Sunday Independent (Ireland)

Poland’s right follows Trump’s rust-belt formula

- Dorota Bartyzel

FOR single mother Katarzyna Staszewska, the change of government in Poland four years ago meant her family got to visit the seaside for the first time.

Welfare payments introduced by the Law & Justice party allowed her to take her four children on holiday to the Baltic coast, six hours away by car from their home in the city of Katowice in Silesia.

She also bought them bicycles, signed them up for karate and dancing clubs and replaced the family clunker with a “more reliable” 15-year-old Opel.

Now Staszewska is planning to help Law & Justice win a second term in today’s general election.

Prime minister Mateusz Morawiecki has said the vote is Poland’s most important since breaking with communism, because it will determine whether the sweeping overhauls of the past four years take hold. Polls show the conservati­ve rightwin party is on course for victory again.

From outside, the election looks like another culture clash between those allied to the European mainstream and the nationalis­t forces that have transforme­d Poland into a rogue from one of the continent’s most reliable partners.

The government has boosted control over the economy, media and courts, and increased the influence of the Catholic church, while the EU has repeatedly sued it for flouting the rule of law.

But in Silesia, with pockets of poorer areas struggling with pollution, depopulati­on and the slow demise of mining, it is viewed through a different lens. In Poland’s faded industrial heartland, it is all about making ends meet, and like in the rust-belt states of the US voting for Donald Trump or the former manufactur­ing regions of Brexit Britain, voters like Staszewska provide key support for a divisive political project.

“Worse-off people were invisible for almost three decades but thanks to Law & Justice, it’s no longer so,” said Staszewska, 39, an assistant at a school for children with disabiliti­es. “There’s a link between someone who can afford a bike and that young person’s dignity.”

Law & Justice, under the guidance of founder and leader Jaroslaw Kaczynski, has piled resources into winning Silesia, which traditiona­lly voted with the pro-EU opposition.
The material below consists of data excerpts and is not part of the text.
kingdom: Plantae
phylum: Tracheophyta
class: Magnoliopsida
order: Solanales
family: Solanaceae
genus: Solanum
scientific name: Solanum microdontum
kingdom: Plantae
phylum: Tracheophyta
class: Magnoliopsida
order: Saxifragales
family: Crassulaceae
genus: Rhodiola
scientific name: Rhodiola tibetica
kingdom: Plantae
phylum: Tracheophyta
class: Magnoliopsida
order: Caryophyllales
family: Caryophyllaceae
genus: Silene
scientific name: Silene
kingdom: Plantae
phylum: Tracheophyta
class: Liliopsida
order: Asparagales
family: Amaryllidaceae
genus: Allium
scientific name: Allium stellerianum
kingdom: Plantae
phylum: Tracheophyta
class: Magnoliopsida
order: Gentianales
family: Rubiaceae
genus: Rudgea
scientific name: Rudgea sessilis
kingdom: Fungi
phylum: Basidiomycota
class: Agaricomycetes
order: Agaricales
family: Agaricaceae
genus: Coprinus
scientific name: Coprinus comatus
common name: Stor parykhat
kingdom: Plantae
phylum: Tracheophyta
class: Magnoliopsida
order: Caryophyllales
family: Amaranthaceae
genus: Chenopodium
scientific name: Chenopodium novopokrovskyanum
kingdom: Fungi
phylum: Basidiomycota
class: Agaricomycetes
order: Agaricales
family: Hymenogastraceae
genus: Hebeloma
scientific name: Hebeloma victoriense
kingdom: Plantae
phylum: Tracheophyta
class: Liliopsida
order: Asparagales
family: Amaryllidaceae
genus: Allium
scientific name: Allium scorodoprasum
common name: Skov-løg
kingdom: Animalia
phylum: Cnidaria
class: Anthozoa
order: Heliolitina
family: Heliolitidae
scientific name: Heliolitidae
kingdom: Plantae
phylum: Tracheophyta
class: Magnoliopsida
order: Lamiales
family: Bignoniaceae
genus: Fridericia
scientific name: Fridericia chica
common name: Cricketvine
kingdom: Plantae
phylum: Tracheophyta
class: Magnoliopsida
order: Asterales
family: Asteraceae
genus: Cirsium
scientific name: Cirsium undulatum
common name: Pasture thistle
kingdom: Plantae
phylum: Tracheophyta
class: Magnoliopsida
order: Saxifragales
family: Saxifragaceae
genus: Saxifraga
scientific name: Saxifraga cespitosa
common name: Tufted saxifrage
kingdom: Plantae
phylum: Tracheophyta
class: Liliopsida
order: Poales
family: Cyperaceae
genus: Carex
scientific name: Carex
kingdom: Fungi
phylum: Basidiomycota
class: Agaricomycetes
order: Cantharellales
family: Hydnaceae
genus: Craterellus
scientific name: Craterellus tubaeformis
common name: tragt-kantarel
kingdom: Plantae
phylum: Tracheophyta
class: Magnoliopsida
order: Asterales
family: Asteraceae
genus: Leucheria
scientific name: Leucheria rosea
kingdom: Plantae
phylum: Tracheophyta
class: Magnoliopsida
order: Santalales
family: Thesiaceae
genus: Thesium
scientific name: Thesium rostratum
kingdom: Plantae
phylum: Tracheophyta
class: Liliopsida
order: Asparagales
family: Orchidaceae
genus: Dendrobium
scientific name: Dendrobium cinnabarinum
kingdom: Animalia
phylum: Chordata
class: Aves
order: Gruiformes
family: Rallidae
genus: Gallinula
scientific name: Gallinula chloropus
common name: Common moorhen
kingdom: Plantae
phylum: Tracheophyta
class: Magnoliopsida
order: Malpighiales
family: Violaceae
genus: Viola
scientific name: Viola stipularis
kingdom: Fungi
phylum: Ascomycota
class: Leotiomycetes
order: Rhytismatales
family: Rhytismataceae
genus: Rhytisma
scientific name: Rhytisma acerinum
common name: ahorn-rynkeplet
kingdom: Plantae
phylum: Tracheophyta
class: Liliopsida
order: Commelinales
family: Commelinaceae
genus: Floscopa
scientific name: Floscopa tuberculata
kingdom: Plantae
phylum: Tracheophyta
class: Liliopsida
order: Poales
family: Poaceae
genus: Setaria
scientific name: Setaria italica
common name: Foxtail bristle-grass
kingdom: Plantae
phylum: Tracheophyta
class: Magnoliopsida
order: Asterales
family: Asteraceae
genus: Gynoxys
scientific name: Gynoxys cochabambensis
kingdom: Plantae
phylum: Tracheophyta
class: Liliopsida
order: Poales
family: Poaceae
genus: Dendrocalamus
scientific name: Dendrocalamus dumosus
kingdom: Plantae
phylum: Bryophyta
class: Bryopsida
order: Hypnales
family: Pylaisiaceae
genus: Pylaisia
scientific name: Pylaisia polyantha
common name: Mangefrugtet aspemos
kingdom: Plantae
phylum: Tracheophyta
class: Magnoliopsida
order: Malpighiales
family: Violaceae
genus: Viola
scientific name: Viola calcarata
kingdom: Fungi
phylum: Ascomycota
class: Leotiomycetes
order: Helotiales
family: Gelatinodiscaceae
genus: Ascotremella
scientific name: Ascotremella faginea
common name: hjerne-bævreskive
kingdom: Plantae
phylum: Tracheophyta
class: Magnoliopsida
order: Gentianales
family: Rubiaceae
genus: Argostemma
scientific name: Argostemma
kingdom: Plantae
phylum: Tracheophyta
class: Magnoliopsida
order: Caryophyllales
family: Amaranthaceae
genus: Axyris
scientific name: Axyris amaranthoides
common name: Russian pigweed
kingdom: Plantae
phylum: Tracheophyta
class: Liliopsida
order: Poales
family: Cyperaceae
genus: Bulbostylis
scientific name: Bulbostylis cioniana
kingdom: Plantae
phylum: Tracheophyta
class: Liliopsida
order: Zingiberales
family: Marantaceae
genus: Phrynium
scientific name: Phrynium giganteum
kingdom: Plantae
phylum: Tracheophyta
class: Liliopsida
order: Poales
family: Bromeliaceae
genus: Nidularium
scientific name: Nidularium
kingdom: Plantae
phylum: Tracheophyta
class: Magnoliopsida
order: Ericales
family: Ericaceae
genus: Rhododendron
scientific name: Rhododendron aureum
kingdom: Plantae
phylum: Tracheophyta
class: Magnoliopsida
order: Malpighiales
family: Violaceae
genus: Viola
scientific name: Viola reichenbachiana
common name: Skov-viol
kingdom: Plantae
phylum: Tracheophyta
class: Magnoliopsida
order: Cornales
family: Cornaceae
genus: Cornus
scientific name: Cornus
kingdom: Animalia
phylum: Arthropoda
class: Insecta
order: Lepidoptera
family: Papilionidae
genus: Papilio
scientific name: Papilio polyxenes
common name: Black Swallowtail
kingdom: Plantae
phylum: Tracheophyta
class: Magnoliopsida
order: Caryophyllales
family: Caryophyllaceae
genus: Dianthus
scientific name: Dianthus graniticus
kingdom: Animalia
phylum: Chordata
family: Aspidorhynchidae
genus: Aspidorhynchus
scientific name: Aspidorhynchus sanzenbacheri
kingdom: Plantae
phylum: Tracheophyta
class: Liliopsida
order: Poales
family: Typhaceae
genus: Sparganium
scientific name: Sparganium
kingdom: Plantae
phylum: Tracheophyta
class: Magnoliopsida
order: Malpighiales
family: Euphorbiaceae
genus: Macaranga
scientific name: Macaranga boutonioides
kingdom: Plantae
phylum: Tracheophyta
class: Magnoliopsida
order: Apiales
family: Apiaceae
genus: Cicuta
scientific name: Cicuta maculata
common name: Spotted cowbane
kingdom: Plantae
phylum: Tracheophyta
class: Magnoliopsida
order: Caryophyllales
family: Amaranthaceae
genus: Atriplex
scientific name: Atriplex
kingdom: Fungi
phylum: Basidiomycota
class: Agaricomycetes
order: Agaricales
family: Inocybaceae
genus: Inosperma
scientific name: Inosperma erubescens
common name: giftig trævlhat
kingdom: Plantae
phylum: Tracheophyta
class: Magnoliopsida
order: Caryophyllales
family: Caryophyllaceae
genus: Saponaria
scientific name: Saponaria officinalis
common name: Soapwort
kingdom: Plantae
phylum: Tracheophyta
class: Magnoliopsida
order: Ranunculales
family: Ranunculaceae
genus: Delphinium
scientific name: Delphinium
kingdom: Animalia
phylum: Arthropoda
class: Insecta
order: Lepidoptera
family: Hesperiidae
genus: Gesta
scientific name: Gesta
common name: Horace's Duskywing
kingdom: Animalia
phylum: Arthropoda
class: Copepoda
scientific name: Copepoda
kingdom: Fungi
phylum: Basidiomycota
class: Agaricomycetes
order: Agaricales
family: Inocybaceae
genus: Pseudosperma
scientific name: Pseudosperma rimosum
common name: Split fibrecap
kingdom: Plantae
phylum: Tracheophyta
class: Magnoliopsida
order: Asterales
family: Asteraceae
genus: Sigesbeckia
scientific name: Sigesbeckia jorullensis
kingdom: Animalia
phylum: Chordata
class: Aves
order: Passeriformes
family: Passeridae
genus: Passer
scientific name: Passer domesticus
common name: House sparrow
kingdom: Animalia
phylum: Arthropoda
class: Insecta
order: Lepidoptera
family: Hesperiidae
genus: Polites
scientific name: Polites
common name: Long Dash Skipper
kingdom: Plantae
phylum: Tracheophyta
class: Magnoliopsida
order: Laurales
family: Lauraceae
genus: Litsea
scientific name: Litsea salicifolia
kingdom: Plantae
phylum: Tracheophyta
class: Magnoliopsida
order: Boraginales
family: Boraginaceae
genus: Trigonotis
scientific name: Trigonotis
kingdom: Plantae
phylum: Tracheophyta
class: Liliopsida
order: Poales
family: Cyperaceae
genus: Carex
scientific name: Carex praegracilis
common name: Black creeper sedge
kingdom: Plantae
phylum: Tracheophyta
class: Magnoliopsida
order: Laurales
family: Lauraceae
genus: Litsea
A good showing in Silesia, which is allotted 55 of the 460 seats in Poland’s powerful lower house of parliament, will strengthen Law & Justice’s possible repeat majority. Evidence shows policies are working, with a reduction in poverty, especially among children. The government has pumped 126bn zloty (€29bn) of new benefits directly into Polish wallets since 2016, equivalent to more than 5pc of gross domestic product.

To win a second term, it has pledged to build a ‘Polish welfare state’ and nearly double the minimum wage over four years.